● PROBLEM: What you return must be every line below that includes the word "eqref".

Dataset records

········

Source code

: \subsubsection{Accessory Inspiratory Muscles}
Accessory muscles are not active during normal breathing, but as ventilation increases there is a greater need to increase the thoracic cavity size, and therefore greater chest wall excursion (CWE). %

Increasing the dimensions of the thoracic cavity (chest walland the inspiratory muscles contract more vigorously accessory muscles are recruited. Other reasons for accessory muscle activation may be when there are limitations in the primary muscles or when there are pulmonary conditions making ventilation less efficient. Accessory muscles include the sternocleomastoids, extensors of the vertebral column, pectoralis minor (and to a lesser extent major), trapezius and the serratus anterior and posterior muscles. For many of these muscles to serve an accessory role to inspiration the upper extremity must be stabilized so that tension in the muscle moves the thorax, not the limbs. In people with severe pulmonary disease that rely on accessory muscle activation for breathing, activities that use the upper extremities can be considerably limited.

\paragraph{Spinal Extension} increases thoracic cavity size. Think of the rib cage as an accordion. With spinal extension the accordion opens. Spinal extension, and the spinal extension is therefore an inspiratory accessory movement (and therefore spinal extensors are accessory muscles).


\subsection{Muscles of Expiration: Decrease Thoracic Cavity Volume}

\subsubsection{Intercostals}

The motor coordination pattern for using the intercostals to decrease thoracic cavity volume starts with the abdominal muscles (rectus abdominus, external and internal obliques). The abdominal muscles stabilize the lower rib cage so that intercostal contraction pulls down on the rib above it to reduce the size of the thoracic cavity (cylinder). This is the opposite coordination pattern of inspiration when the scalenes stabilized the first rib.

········

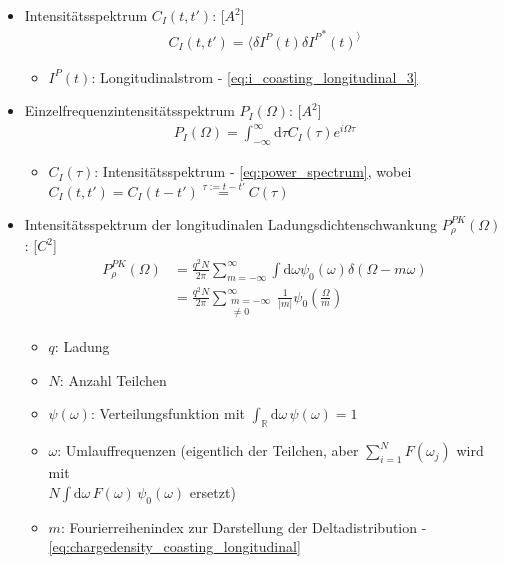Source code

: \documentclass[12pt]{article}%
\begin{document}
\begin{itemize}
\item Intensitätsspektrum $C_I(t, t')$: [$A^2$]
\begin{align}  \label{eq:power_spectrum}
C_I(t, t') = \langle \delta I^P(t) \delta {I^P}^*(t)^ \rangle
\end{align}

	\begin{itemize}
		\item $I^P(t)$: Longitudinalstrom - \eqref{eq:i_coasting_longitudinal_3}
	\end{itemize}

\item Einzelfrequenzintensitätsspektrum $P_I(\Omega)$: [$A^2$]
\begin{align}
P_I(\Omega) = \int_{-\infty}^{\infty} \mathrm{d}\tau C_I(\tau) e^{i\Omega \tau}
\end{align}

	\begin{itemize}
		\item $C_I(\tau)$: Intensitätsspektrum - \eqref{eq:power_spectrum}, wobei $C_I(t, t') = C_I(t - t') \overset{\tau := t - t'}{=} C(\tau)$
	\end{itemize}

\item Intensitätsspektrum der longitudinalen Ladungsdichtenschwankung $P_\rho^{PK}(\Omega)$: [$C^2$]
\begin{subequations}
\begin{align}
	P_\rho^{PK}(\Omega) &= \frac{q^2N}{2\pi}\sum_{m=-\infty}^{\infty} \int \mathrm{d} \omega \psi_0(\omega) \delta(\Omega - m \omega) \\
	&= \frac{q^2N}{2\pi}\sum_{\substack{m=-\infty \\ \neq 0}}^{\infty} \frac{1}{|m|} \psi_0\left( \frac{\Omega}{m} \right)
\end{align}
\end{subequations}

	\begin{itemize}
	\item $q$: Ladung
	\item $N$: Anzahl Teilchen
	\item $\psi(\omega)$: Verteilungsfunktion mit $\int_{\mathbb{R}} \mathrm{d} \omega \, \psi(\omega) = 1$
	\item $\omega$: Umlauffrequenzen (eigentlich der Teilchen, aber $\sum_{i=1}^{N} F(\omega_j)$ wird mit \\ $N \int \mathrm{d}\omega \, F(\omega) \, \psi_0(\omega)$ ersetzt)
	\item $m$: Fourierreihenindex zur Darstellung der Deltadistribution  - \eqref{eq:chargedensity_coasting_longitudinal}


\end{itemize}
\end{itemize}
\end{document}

········

● ANSWER AREA:
		\item $I^P(t)$: Longitudinalstrom - \eqref{eq:i_coasting_longitudinal_3}
		\item $C_I(\tau)$: Intensitätsspektrum - \eqref{eq:power_spectrum}, wobei $C_I(t, t') = C_I(t - t') \overset{\tau := t - t'}{=} C(\tau)$
	\item $m$: Fourierreihenindex zur Darstellung der Deltadistribution  - \eqref{eq:chargedensity_coasting_longitudinal}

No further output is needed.